The task
Exactly as they appear below, repeat the lines from the one with "thumb cmc: (751, 1130)" through the one with "wrist: (902, 632)", and no others.

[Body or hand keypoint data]
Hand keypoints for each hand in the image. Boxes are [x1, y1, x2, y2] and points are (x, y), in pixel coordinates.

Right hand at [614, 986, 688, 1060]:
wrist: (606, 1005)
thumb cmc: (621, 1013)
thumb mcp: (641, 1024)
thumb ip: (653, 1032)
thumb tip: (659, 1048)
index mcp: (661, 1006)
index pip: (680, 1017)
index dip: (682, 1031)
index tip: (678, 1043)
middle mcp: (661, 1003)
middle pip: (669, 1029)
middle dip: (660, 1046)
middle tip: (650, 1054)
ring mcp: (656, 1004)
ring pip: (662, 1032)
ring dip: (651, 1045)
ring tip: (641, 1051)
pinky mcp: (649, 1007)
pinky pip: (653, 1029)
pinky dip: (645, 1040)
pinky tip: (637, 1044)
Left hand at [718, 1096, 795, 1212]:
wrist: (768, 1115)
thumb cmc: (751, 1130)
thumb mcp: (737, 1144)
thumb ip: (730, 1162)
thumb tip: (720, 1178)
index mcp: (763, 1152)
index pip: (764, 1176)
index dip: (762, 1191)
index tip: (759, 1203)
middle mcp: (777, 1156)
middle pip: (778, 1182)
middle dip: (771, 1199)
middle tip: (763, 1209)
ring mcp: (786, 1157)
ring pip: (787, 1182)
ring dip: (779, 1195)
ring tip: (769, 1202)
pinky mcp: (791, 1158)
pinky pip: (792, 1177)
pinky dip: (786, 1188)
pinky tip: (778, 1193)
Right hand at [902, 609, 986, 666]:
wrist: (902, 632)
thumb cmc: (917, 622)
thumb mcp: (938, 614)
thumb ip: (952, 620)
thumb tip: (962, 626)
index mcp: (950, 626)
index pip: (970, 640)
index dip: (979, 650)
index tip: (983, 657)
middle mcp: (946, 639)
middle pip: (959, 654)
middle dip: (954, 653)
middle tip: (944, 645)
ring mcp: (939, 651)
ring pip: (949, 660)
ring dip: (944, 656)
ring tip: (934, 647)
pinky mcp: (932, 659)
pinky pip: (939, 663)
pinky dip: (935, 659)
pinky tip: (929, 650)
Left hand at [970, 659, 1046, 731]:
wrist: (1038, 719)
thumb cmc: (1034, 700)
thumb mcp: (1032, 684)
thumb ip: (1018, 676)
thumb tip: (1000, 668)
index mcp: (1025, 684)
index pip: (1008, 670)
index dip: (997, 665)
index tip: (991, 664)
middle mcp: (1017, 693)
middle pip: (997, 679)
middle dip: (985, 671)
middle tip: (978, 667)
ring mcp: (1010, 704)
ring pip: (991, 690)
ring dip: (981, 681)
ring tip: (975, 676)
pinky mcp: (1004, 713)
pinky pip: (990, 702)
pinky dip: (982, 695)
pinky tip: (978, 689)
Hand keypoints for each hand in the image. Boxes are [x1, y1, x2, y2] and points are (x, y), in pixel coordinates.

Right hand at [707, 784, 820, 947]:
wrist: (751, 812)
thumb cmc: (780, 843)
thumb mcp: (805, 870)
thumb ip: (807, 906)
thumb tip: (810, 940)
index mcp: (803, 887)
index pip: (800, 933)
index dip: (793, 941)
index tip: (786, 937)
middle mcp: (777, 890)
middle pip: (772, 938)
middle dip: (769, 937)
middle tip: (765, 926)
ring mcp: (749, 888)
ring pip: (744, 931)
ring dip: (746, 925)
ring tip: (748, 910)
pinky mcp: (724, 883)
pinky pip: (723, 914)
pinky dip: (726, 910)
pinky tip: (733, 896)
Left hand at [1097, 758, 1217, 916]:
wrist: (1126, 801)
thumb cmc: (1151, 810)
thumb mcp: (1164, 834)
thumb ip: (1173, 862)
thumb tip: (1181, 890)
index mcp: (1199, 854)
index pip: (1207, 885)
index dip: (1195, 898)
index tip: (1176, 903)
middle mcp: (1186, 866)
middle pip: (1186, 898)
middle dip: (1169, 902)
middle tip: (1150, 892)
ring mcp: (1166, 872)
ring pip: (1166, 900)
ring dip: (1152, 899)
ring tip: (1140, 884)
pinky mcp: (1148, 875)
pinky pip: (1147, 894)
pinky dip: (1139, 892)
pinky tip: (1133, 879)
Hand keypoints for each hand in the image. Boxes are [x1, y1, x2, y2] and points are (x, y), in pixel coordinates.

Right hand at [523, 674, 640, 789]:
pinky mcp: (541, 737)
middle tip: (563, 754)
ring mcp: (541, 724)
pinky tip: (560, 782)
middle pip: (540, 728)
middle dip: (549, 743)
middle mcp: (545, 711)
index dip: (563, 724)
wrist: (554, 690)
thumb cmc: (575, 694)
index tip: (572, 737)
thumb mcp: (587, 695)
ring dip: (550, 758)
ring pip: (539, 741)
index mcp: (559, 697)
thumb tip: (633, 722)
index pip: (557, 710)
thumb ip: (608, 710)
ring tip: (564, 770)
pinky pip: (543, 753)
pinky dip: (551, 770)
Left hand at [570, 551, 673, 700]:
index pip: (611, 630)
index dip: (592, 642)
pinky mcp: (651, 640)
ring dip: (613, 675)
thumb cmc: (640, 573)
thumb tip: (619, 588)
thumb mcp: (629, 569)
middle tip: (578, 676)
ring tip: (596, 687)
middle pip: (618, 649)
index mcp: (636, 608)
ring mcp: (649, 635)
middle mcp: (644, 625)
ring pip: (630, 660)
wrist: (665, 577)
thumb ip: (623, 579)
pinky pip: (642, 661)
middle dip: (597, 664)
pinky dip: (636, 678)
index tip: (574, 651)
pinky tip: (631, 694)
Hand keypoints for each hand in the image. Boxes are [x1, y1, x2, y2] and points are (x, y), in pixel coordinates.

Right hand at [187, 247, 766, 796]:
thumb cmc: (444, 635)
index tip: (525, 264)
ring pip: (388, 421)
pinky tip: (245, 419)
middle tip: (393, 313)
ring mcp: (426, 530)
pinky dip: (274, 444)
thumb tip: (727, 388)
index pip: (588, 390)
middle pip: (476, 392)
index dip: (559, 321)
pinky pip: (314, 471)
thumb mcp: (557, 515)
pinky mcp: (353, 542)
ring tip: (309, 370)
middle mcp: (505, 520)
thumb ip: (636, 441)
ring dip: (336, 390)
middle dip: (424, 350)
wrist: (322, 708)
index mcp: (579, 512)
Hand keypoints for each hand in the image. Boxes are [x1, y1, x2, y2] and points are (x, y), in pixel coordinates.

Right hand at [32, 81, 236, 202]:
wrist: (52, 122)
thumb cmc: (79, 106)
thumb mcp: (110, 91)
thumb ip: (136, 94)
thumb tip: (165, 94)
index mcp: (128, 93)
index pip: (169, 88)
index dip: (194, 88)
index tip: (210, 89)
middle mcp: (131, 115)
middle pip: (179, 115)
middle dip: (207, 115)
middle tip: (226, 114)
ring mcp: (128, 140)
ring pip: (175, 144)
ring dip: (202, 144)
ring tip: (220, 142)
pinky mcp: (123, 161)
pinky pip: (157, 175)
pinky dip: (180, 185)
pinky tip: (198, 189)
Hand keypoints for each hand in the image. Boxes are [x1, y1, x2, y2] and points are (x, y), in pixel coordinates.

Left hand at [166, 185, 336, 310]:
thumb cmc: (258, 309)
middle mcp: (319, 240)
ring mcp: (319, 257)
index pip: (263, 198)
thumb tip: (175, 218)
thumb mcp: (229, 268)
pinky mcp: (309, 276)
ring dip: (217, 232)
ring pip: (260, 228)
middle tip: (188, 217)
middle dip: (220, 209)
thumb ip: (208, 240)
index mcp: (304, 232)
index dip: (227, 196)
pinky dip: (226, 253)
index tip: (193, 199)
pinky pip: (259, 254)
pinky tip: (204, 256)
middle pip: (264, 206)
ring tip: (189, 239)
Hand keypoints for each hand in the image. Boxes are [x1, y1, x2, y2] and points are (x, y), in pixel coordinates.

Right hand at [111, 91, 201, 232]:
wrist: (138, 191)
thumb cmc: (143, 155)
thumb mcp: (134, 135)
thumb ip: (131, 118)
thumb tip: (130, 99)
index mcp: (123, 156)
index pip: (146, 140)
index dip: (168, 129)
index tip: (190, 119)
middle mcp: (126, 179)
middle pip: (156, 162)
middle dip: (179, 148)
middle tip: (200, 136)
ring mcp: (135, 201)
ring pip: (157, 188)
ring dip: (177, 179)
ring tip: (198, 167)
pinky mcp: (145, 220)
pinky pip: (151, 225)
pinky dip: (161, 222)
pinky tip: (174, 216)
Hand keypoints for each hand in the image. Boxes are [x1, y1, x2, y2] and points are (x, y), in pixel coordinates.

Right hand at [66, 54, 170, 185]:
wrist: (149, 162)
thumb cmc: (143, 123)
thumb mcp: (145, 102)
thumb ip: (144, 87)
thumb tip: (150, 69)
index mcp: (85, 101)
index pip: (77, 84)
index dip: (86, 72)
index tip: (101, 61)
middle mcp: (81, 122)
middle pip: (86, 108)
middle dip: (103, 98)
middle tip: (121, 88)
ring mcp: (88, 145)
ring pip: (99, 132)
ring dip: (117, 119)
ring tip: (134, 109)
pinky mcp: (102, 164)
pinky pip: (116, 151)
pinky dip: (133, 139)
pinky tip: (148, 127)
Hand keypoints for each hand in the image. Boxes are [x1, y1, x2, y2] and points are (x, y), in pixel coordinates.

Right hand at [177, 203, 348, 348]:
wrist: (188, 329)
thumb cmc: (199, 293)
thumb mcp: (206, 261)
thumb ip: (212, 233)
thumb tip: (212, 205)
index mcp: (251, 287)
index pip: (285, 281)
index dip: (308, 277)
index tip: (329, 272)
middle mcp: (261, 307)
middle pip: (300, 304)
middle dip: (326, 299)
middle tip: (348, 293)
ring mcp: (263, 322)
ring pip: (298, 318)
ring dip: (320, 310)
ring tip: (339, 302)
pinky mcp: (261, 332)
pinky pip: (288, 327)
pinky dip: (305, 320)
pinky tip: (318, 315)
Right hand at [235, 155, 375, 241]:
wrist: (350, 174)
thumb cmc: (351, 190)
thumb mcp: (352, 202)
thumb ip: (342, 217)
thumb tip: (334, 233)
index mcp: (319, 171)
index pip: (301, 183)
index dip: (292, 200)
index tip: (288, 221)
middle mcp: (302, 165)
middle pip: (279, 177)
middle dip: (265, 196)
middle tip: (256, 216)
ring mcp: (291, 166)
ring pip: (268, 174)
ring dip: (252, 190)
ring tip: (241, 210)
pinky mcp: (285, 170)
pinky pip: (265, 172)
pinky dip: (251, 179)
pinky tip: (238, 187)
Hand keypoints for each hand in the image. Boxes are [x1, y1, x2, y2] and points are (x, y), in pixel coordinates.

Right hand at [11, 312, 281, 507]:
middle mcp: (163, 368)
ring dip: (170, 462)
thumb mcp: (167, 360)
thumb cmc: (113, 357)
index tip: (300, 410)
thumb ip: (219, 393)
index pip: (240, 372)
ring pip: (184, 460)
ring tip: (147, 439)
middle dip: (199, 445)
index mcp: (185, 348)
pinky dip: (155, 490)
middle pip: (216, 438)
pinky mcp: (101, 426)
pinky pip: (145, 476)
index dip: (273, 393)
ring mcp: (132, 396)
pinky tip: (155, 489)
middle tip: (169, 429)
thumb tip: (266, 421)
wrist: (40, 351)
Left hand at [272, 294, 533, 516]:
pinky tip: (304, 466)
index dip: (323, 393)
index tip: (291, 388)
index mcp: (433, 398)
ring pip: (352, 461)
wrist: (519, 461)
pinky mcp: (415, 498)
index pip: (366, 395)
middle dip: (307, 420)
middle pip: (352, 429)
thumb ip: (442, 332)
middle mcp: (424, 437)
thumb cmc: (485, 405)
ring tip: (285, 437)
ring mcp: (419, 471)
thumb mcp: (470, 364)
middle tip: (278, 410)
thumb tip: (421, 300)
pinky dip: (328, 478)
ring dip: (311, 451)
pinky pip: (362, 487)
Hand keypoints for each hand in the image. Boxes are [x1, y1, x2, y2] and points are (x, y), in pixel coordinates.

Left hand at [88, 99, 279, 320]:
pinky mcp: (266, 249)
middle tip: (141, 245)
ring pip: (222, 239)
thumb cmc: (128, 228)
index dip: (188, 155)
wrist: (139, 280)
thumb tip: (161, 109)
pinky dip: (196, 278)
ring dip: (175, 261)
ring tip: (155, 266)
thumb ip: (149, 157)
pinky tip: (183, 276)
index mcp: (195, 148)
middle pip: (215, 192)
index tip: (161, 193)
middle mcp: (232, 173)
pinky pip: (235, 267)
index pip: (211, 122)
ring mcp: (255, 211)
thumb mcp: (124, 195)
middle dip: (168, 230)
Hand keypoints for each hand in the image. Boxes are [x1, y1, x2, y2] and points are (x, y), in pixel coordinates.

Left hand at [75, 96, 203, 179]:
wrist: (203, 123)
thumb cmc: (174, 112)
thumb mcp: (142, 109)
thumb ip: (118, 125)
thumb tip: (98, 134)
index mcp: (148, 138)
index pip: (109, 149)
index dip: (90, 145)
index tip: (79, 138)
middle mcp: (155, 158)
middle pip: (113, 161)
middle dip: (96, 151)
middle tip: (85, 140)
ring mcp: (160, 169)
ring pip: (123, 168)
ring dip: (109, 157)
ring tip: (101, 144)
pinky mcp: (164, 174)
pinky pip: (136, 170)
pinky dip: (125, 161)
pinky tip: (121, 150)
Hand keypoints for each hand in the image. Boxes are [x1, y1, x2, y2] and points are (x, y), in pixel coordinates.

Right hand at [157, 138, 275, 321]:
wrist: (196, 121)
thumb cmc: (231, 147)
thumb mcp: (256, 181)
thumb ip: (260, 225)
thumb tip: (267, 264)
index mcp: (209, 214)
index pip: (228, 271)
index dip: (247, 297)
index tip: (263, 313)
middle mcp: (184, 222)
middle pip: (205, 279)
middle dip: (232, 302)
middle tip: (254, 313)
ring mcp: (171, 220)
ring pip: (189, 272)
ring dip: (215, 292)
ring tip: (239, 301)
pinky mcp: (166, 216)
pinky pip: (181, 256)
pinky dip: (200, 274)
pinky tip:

Result for this task
thumb cmc: (751, 1130)
thumb mcp: (737, 1144)
thumb ip: (730, 1162)
thumb tip: (720, 1178)
index mcp: (763, 1152)
index pip: (764, 1176)
index dip: (762, 1191)
index tip: (759, 1203)
middle mcp: (777, 1156)
middle pip: (778, 1182)
middle dip: (771, 1199)
middle tip: (763, 1209)
ring mcp: (786, 1157)
ring pip: (787, 1182)
ring dip: (779, 1195)
ring tip: (769, 1202)
pinky mcp: (791, 1158)
pinky pip: (792, 1177)
pinky dip: (786, 1188)
pinky tip: (778, 1193)
Right hand at [902, 609, 986, 666]:
wrist: (902, 632)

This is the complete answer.